Tim Atkin | Master of Wine

Tim’s Tasting Notes


2015 Our Fathers Shiraz, Barossa Valley, South Australia

£25, 14.5%, Our Fathers Wines

A wine that tastes as good as it looks, this is made by my fellow Master of Wine, Giles Cooke (we passed in the same year), who donates all of the profits to charity. Sourced from the Ebenezer sub-region of the Barossa Valley, it's rich, but well balanced, with subtle oak, refreshing acidity, fine-grained tannins and sweet bramble and bluberry fruit. Long and refreshing with a savoury tang. 





2015 Thistledown Suilven Chardonnay, Adelaide Hills, South Australia

£20-£30, 13%, Alliance Wines

One of those wines that tastes every bit as good as it looks, this Scottish/Australian collaboration eschews the leaner, reductive, early picked style that's favoured by some winemakers Down Under in favour of something a little more substanial and textured. Deftly oaked, oatmealy and refreshing, with a focus and minerality that wouldn't look out of place in the Côte de Beaune. 





2010 McGuigan, Hand Made Shiraz, Langhorne Creek, South Australia

£25, 14.5%, Tesco Wine Online

A dense, inky, youthful Aussie Shiraz from the increasingly impressive Langhorne Creek region. Plush, lush, ripe and aromatic, it's rich and supple, with mocha oak, smooth blackberry and vanilla cream flavours and a firm backbone of tannin. 

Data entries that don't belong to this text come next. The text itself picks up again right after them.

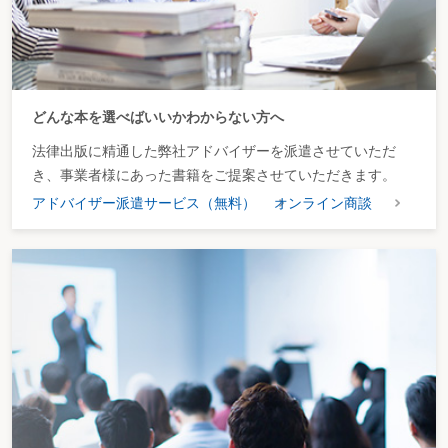
どんな本を選べばいいかわからない方へ
法律出版に精通した弊社アドバイザーを派遣させていただ
き、事業者様にあった書籍をご提案させていただきます。
アドバイザー派遣サービス（無料）
オンライン商談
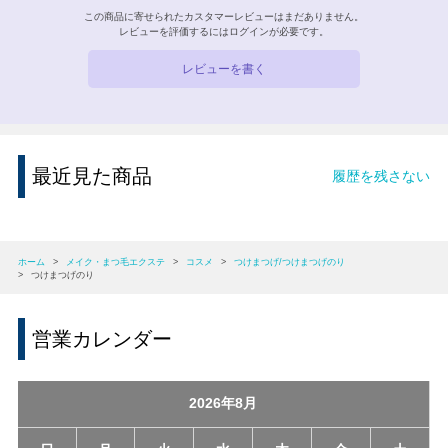
この商品に寄せられたカスタマーレビューはまだありません。
レビューを評価するには
ログイン
が必要です。
レビューを書く
最近見た商品
履歴を残さない
ホーム
>
メイク・まつ毛エクステ
>
コスメ
>
つけまつげ/つけまつげのり
>
つけまつげのり
営業カレンダー
2026年8月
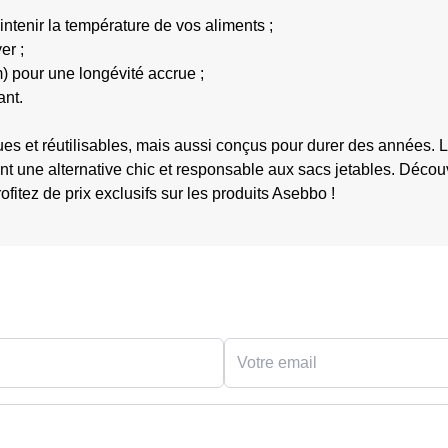
ntenir la température de vos aliments ;
er ;
m) pour une longévité accrue ;
ant.
 et réutilisables, mais aussi conçus pour durer des années. Le
ent une alternative chic et responsable aux sacs jetables. Décou
ofitez de prix exclusifs sur les produits Asebbo !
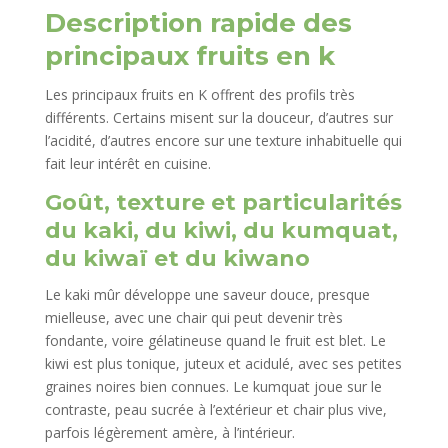
Description rapide des
principaux fruits en k
Les principaux fruits en K offrent des profils très
différents. Certains misent sur la douceur, d’autres sur
l’acidité, d’autres encore sur une texture inhabituelle qui
fait leur intérêt en cuisine.
Goût, texture et particularités
du kaki, du kiwi, du kumquat,
du kiwaï et du kiwano
Le kaki mûr développe une saveur douce, presque
mielleuse, avec une chair qui peut devenir très
fondante, voire gélatineuse quand le fruit est blet. Le
kiwi est plus tonique, juteux et acidulé, avec ses petites
graines noires bien connues. Le kumquat joue sur le
contraste, peau sucrée à l’extérieur et chair plus vive,
parfois légèrement amère, à l’intérieur.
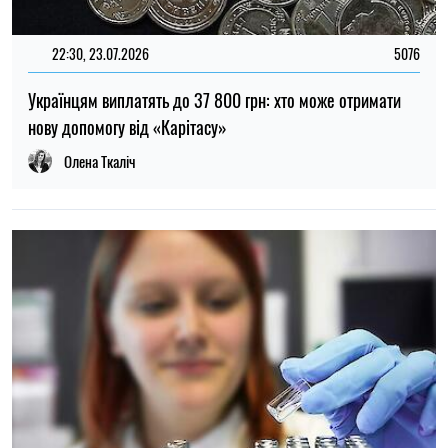
22:00, 23.07.2026
4540
Вчені знайшли спосіб виявляти 90 % випадків раку
підшлункової залози на ранній стадії
Олена Расенко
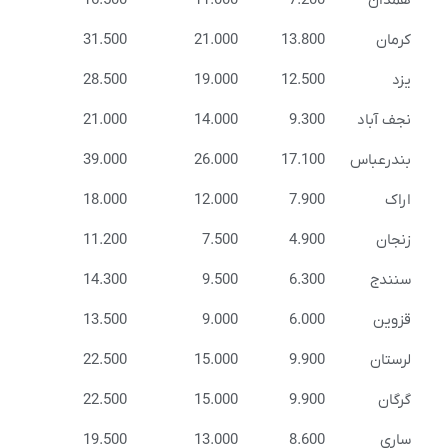
همدان
7.200
11.000
16.500
کرمان
13.800
21.000
31.500
یزد
12.500
19.000
28.500
نجف آباد
9.300
14.000
21.000
بندرعباس
17.100
26.000
39.000
اراک
7.900
12.000
18.000
زنجان
4.900
7.500
11.200
سنندج
6.300
9.500
14.300
قزوین
6.000
9.000
13.500
لرستان
9.900
15.000
22.500
گرگان
9.900
15.000
22.500
ساری
8.600
13.000
19.500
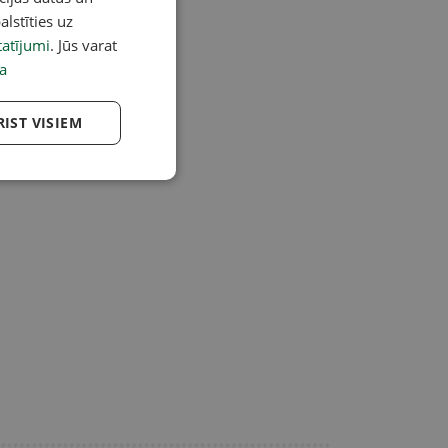
alstīties uz
atījumi
. Jūs varat
a
RIST VISIEM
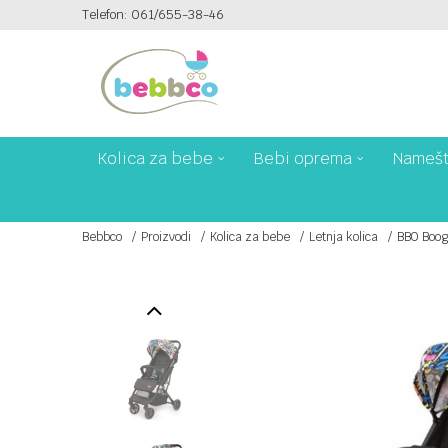
Telefon: 061/655-38-46
PLAĆANJE PLATNIM KARTICAMA NA 6 RATA!
Kolica za bebe
Bebi oprema
Namešt
Bebbco
Proizvodi
Kolica za bebe
Letnja kolica
BBO Boog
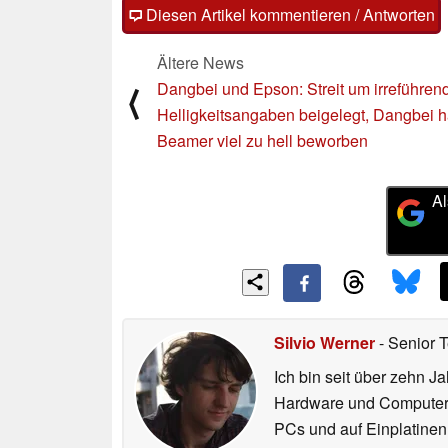
Diesen Artikel kommentieren / Antworten
Ältere News
Dangbei und Epson: Streit um irreführen
⟨
Helligkeitsangaben beigelegt, Dangbei h
Beamer viel zu hell beworben
Al
Silvio Werner
- Senior 
Ich bin seit über zehn J
Hardware und ComputerBa
PCs und auf Einplatinen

2008 Yalumba The Signature Cabernet Sauvignon & Shiraz, Barossa Valley, South Australia

£28.99, 14.5%, www.winedirectwines.co.uk; www.slurp.co.uk; www.winedirect.co.uk; Layton Wine Merchants; Planet of the Grapes; Reserve Wines

You could open this impressive Cabernet/Shiraz blend right now, but you'd be missing out on what the wine will do in bottle. This is the top red from Yalumba in most vintages and that's the case here. It's rich and deeply coloured, but not over-ripe or blowsy in the slightest. Structured and sweet, with nuances of blueberry, mint, chocolate and vanilla, polished, fine-grained tannins a a long, satisfying finish. 





2009 Yalumba The Virgilius Viognier, Eden Valley, South Australia

£26.99, 14.5%, www.slurp.co.uk; Selfridges; Majestic;Harrods; www.winedirect.co.uk

A candidate for the title of Australia's best Viognier (and that's not meant to sound like faint praise), this is true to its varietal, but in a subtler way than many New World examples. White flowers, some cream, a hint of spice, nuanced oak and enough acidity to keep the wine tingling nicely on the palate. 

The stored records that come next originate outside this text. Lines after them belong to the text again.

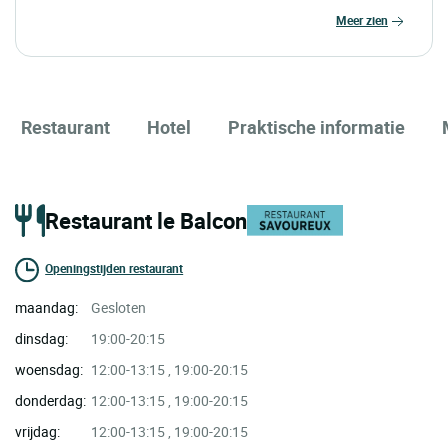
meer zien
Restaurant
Hotel
Praktische informatie
Restaurant le Balcon
Openingstijden restaurant
maandag:
Gesloten
dinsdag:
19:00-20:15
woensdag:
12:00-13:15 , 19:00-20:15
donderdag:
12:00-13:15 , 19:00-20:15
vrijdag:
12:00-13:15 , 19:00-20:15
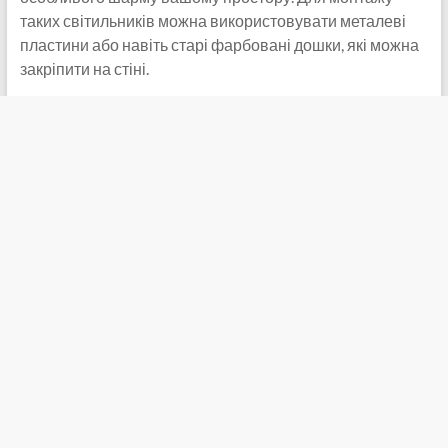
таких світильників можна використовувати металеві
пластини або навіть старі фарбовані дошки, які можна
закріпити на стіні.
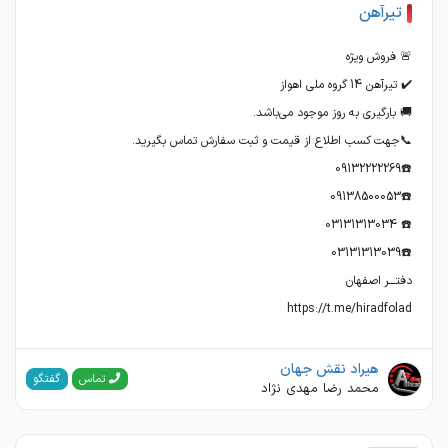
تیرآهن
https://t.me/hiradfolad
هیراد نقش جهان
گفتگو
تماس
محمد رضا مهدی نژاد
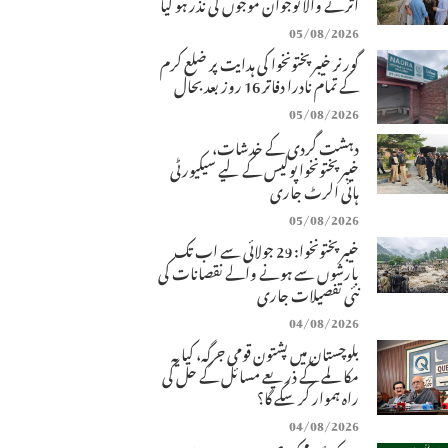
اترنے والا نوجوان موجوں کی نذر ہو گیا
05/08/2026
گورنر خیبرپختونخوا کی ہدایت پر ضلع کرم
کے تمام نادرا دفاتر 16 روز بعد بحال
05/08/2026
دہشت گردی کے خدشات،
خیبرپختونخوا پولیس کے لیے سیکیورٹی
ہائی الرٹ جاری
05/08/2026
خیبرپختونخوا: 29 جولائی سے اب تک
بارشوں سے ہونے والے نقصانات کی
نئی تفصیلات جاری
04/08/2026
بلوچستان میں پشتون قومی جرگہ، کیا یہ
مکالمے کے ذریعے مسائل کے حل کی
راہ ہموار کر سکے گا؟
04/08/2026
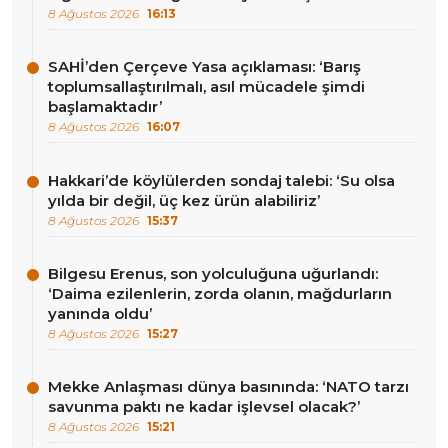
8 Ağustos 2026
16:13
SAHİ’den Çerçeve Yasa açıklaması: ‘Barış
toplumsallaştırılmalı, asıl mücadele şimdi
başlamaktadır’
8 Ağustos 2026
16:07
Hakkari’de köylülerden sondaj talebi: ‘Su olsa
yılda bir değil, üç kez ürün alabiliriz’
8 Ağustos 2026
15:37
Bilgesu Erenus, son yolculuğuna uğurlandı:
‘Daima ezilenlerin, zorda olanın, mağdurların
yanında oldu’
8 Ağustos 2026
15:27
Mekke Anlaşması dünya basınında: ‘NATO tarzı
savunma paktı ne kadar işlevsel olacak?’
8 Ağustos 2026
15:21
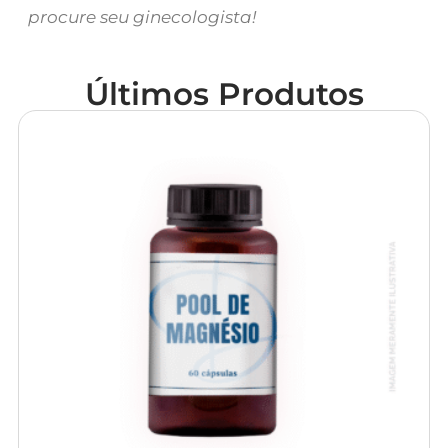
procure seu ginecologista!
Últimos Produtos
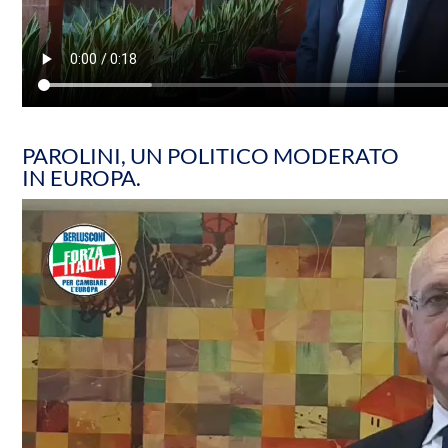
PAROLINI, UN POLITICO MODERATO
IN EUROPA.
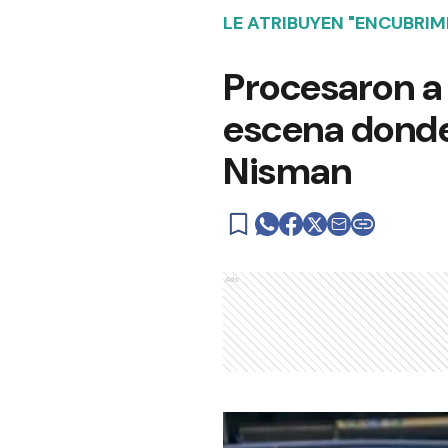
LE ATRIBUYEN "ENCUBRI
Procesaron a 
escena donde
Nisman
Ads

2012 Grosset Polish Hill Riesling, Clare Valley, South Australia

£23, 12.5%, Liberty Wines

Polish Hill is always the tightest and most restrained of Jeffrey Grosset's wines and that's the case here, but this excellent dry Riesling seems a little more open than usual. It's floral and delicate with lovely, minerally acidiity and notes of lime and green apple. Long and complex.

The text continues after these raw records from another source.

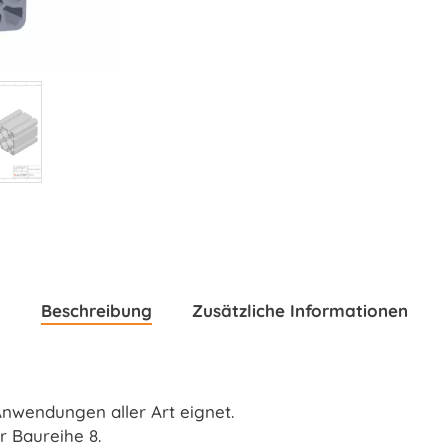
Beschreibung
Zusätzliche Informationen
 Anwendungen aller Art eignet.
 Baureihe 8.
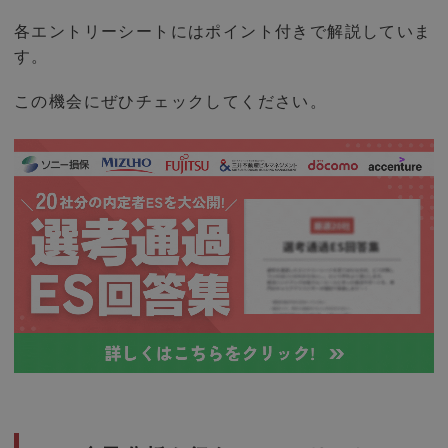
各エントリーシートにはポイント付きで解説していま
す。
この機会にぜひチェックしてください。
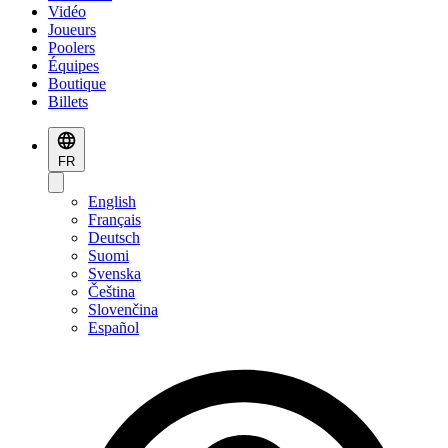
Vidéo
Joueurs
Poolers
Équipes
Boutique
Billets
FR
English
Français
Deutsch
Suomi
Svenska
Čeština
Slovenčina
Español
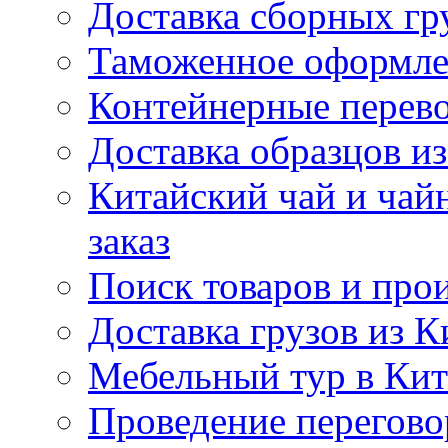
Доставка сборных гр
Таможенное оформле
Контейнерные перев
Доставка образцов из
Китайский чай и чайн
заказ
Поиск товаров и про
Доставка грузов из К
Мебельный тур в Ки
Проведение перегово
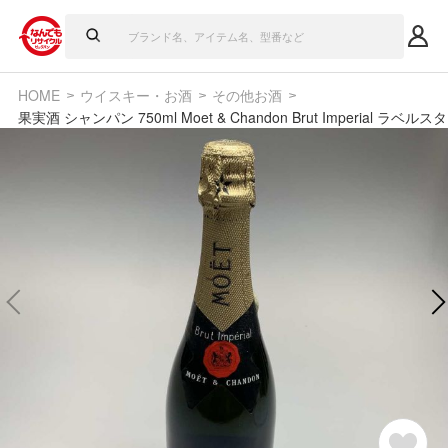
HOME
ウイスキー・お酒
その他お酒
果実酒 シャンパン 750ml Moet & Chandon Brut Imperial ラベル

2006 Fow Hollow Hunter Valley Single Vineyard Semillon

£22 down to £16.50 for a case, 11.5%, Marks & Spencer

This looks and tastes suspiciously like Vat 1, Tyrrell's sublime Hunter Semillon. It's light and unoaked, but with lovely aged aromas and flavours of toast, cream and citrus fruit. On past performance, these wines age for decades, but you'll have trouble keeping your hands off the screwcap here. Wonderfully complex. A bargain on the 25% off deal, so hurry.